As much as I belong everywhere, I don’t belong anywhere. I’ve lost my footing on my origin and now I float in a giant limbo. Is this a common phenomenon in Canada, the giant melting pot of cultures? It is often the easiest thing to do: to lose sight of your motherland and convince yourself that you belong everywhere. It is almost an inevitable characteristic of all living organisms. We change to adapt and we evolve.
I vividly recall coming home crying with a black eye, after a girl punched me in the eye during math class at the back of the classroom in grade two. The teacher never noticed. Maybe I didn’t cry loud enough. Or maybe the teacher was turning a blind eye. There was much violence that was passed from teacher to student and from student to student. Fortunately, I was never on my teacher’s blacklist of troublemakers nor was I the worst in academics, so the old hag’s wooden ruler never came down on me. However, many Korean teachers are ruler-happy – they believe the ruler to be the answer to all, whether it be deteriorating grades, bad work habits or cheekiness.

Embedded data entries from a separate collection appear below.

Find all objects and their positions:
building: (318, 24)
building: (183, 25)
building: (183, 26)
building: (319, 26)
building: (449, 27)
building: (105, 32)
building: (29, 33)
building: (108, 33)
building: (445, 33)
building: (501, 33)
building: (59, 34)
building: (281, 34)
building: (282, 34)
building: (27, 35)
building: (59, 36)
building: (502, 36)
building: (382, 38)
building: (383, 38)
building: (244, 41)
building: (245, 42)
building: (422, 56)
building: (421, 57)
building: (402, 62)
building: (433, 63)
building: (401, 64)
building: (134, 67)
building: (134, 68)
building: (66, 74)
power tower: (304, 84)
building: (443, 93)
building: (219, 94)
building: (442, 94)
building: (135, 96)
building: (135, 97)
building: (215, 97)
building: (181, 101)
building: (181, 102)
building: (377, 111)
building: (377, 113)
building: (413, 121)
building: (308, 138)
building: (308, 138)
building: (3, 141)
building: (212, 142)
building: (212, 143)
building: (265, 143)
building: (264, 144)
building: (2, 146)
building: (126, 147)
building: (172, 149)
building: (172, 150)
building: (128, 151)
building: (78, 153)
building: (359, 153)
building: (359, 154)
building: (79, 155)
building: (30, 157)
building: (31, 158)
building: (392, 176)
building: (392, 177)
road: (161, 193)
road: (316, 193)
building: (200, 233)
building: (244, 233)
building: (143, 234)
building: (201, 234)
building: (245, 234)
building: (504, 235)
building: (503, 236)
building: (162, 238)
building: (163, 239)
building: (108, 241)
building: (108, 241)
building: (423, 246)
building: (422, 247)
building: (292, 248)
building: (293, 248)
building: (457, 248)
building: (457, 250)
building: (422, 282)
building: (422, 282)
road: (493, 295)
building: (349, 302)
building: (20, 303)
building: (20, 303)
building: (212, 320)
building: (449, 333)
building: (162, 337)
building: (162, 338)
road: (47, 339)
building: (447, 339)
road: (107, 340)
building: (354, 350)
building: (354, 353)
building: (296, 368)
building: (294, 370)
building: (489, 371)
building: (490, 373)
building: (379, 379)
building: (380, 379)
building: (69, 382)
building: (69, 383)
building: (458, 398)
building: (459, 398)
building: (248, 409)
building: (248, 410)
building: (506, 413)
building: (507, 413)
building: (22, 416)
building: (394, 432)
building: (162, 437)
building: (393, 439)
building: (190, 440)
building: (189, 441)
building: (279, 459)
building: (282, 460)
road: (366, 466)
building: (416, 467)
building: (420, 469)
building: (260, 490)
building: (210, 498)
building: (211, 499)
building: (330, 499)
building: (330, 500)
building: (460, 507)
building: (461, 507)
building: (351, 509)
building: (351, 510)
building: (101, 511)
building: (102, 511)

Though other children always snickered when a classmate was receiving a whopping, I never found the heart to laugh along. Instead, I winced every time the stick made contact with the ruddy skin of the unfortunate victim’s little palms.
I was considered privileged due to the fact that my parents are not advocates of violence and that I was born into a fairly well off family. My happiest memories of Korea were never with friends because I didn’t have many. Family was the entire world to me. When I left Korea for good, I wasn’t very sad since I didn’t get the feeling I was leaving much behind. Yes, my beloved grandma and dad, but no more, no less. I was enraptured by the prospects of venturing into the unknown. All I knew was that it couldn’t be any worse than Korea.
The dive into Canada’s foreign culture wasn’t challenging. I embraced its ambience, its people and its diversity. There was no splash of culture shock. My English was already in fair shape and Vancouverites are so calm – a little cold and distant per se, but nonetheless sociable. The weather was a little depressing, but was no worse than the forest of bleak skyscrapers back in Korea.
However, I’ve come to love the rain, the icy winter and Vancouver’s chilly autumns. I find the gentle tapping of rain on my roof inspiring, the blanket of snow cozy, and the bare tree branches poetic. The grim seasons of Vancouver bring the best out in my musings, my writings and my reflections. Of course, I can’t forget about summer, the best time of the year in Vancouver.
Though with all its lovely seasons, Vancouver is the loneliest place to be during holidays for those without families. Friends are no longer consolations during Christmas because they are all off with their own families, sitting around the stereotypical scenery: the stockings are stuffed full, the fireplace is roaring, a cat or dog is curled up in front of the hearth and generations of family members are sitting around a dining table ladled with cookies, pies, pudding and turkey. Meanwhile, you would most likely find me sitting in front of my desktop, thinking up melancholic, poetic things to write or paint about, or hear me singing crestfallen lyrics to the doleful diminished seventh chords I stamp out on the piano. Maybe I would take my mum and sister out for some “holly jolly” dinner at a restaurant. Perhaps, I’d be helping out my mum clear the snow-packed driveway and wipe the frost off our car windshields – anything but holly jolly. On such days, I dearly miss my dad and I try to liven up the house by putting on some Michael Bublé, writing overdue Christmas cards and baking cookies for teachers and friends to spread the holiday spirit.
As great as Vancouver is, with all my newfound friends, its picturesque scenes of nature and magical weather, I never feel completely at home. Sometimes, I manage to convince myself that I belong here, in Canada. Yet deep inside I know that I don’t genuinely belong in Vancouver because all my roots are back in my home country. Regardless, I cannot bear the ridiculous idea of belonging to Korea either. So the question is: where do I truly belong?